◆ **Input data**
___
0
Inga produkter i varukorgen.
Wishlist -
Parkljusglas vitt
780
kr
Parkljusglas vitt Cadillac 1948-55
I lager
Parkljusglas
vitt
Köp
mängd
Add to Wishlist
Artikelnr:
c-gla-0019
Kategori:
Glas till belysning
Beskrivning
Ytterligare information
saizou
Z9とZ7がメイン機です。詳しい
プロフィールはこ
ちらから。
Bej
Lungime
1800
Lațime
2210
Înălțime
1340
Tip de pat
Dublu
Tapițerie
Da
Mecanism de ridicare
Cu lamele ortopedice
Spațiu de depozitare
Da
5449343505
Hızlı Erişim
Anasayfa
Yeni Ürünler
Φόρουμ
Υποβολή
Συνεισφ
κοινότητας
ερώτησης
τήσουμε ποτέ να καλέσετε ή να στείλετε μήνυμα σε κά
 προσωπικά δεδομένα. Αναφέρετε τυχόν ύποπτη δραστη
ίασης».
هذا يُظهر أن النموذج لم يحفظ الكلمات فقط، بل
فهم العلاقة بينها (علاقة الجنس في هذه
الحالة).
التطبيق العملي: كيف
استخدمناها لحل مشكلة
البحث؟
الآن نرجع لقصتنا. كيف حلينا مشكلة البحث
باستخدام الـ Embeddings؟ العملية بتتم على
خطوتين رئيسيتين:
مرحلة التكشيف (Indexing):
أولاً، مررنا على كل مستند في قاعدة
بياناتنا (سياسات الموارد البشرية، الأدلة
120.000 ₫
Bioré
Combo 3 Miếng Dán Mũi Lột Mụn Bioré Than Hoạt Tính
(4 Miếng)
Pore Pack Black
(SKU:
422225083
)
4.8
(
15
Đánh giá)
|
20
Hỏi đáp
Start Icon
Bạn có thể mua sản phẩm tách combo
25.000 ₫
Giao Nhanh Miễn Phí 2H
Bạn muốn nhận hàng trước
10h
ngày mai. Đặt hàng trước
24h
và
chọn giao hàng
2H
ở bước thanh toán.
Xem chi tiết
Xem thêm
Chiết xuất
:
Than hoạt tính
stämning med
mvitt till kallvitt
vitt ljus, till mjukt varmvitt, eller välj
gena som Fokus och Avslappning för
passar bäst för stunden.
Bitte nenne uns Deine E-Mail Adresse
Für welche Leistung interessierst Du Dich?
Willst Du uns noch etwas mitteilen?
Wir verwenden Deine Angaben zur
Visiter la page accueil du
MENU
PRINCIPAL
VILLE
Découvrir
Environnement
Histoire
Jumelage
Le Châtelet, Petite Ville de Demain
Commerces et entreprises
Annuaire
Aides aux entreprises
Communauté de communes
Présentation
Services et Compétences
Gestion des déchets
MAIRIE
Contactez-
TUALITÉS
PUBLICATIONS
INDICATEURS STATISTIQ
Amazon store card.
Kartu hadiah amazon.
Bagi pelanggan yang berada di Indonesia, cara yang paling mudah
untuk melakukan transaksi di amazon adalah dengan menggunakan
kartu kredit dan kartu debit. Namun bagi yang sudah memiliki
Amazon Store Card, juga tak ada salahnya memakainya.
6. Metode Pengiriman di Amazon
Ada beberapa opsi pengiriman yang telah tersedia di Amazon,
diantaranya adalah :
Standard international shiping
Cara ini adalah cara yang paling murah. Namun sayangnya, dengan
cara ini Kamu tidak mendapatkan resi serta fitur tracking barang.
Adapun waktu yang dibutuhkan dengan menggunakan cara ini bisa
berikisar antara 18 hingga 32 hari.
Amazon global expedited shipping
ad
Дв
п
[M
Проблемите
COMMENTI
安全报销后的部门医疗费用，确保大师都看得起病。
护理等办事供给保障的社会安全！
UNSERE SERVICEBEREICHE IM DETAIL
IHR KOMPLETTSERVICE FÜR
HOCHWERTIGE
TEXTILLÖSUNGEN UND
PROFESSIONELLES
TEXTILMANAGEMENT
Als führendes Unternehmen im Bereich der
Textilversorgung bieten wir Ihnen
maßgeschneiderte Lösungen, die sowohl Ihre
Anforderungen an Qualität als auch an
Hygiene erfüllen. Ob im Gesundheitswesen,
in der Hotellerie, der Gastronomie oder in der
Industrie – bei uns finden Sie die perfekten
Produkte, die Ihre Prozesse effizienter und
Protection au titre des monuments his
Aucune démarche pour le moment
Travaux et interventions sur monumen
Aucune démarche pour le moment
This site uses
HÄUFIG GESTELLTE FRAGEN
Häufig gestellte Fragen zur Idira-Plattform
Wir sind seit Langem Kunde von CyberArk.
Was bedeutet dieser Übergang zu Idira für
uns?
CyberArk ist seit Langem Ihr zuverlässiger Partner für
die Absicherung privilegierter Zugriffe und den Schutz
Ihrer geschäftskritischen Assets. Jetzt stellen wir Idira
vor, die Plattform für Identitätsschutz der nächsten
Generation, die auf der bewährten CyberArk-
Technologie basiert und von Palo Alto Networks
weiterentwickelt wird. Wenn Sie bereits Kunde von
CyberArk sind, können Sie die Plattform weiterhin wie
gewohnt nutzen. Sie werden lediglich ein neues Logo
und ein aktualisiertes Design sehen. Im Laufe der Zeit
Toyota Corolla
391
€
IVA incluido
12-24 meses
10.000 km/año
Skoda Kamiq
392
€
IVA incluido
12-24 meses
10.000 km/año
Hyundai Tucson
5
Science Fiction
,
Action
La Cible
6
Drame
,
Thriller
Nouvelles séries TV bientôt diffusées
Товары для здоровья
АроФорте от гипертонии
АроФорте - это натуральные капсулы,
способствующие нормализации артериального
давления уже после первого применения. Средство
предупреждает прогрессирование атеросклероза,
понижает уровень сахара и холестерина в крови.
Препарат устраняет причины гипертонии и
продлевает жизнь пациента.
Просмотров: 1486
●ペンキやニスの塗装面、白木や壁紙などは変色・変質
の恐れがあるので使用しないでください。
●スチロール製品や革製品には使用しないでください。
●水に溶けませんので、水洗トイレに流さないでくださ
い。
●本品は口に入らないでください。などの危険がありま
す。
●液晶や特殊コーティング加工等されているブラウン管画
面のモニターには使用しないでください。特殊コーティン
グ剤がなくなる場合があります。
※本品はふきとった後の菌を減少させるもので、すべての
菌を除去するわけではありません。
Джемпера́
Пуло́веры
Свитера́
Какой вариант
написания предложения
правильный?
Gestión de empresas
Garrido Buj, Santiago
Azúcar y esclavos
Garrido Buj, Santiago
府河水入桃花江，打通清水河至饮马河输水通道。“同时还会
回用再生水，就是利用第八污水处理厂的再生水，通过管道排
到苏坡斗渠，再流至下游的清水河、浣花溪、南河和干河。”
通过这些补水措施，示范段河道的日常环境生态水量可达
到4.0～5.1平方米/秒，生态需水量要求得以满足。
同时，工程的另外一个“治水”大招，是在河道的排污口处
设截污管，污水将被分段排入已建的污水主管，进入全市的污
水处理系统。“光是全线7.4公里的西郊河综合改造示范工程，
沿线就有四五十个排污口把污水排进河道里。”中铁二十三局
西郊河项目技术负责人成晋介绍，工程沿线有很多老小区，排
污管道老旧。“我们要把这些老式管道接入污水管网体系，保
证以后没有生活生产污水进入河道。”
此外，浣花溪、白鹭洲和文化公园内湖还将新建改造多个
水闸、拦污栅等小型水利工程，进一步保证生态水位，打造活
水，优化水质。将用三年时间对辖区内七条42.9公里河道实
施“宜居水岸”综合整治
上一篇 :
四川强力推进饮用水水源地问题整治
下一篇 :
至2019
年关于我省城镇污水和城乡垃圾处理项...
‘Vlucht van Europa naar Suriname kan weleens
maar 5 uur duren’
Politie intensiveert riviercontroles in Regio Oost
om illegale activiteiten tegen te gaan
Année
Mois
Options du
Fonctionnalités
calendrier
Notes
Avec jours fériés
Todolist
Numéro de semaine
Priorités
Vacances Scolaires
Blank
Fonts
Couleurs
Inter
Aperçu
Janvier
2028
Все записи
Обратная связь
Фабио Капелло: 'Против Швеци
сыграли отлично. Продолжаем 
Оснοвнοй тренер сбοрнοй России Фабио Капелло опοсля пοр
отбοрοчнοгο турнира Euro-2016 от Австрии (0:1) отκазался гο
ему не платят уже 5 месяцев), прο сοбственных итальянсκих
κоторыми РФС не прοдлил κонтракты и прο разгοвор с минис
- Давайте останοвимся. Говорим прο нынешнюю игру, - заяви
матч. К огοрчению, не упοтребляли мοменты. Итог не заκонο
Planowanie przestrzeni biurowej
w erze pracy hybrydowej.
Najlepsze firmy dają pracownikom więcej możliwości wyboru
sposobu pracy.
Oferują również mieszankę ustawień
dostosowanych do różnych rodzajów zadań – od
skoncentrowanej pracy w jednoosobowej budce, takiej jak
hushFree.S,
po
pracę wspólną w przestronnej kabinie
___
◆ **Problem description**
Print the records above verbatim from their first line to the line containing "stämning med", both included, and stop there.

◆ **Response to this exercise**
0
Inga produkter i varukorgen.
Wishlist -
Parkljusglas vitt
780
kr
Parkljusglas vitt Cadillac 1948-55
I lager
Parkljusglas
vitt
Köp
mängd
Add to Wishlist
Artikelnr:
c-gla-0019
Kategori:
Glas till belysning
Beskrivning
Ytterligare information
saizou
Z9とZ7がメイン機です。詳しい
プロフィールはこ
ちらから。
Bej
Lungime
1800
Lațime
2210
Înălțime
1340
Tip de pat
Dublu
Tapițerie
Da
Mecanism de ridicare
Cu lamele ortopedice
Spațiu de depozitare
Da
5449343505
Hızlı Erişim
Anasayfa
Yeni Ürünler
Φόρουμ
Υποβολή
Συνεισφ
κοινότητας
ερώτησης
τήσουμε ποτέ να καλέσετε ή να στείλετε μήνυμα σε κά
 προσωπικά δεδομένα. Αναφέρετε τυχόν ύποπτη δραστη
ίασης».
هذا يُظهر أن النموذج لم يحفظ الكلمات فقط، بل
فهم العلاقة بينها (علاقة الجنس في هذه
الحالة).
التطبيق العملي: كيف
استخدمناها لحل مشكلة
البحث؟
الآن نرجع لقصتنا. كيف حلينا مشكلة البحث
باستخدام الـ Embeddings؟ العملية بتتم على
خطوتين رئيسيتين:
مرحلة التكشيف (Indexing):
أولاً، مررنا على كل مستند في قاعدة
بياناتنا (سياسات الموارد البشرية، الأدلة
120.000 ₫
Bioré
Combo 3 Miếng Dán Mũi Lột Mụn Bioré Than Hoạt Tính
(4 Miếng)
Pore Pack Black
(SKU:
422225083
)
4.8
(
15
Đánh giá)
|
20
Hỏi đáp
Start Icon
Bạn có thể mua sản phẩm tách combo
25.000 ₫
Giao Nhanh Miễn Phí 2H
Bạn muốn nhận hàng trước
10h
ngày mai. Đặt hàng trước
24h
và
chọn giao hàng
2H
ở bước thanh toán.
Xem chi tiết
Xem thêm
Chiết xuất
:
Than hoạt tính
stämning med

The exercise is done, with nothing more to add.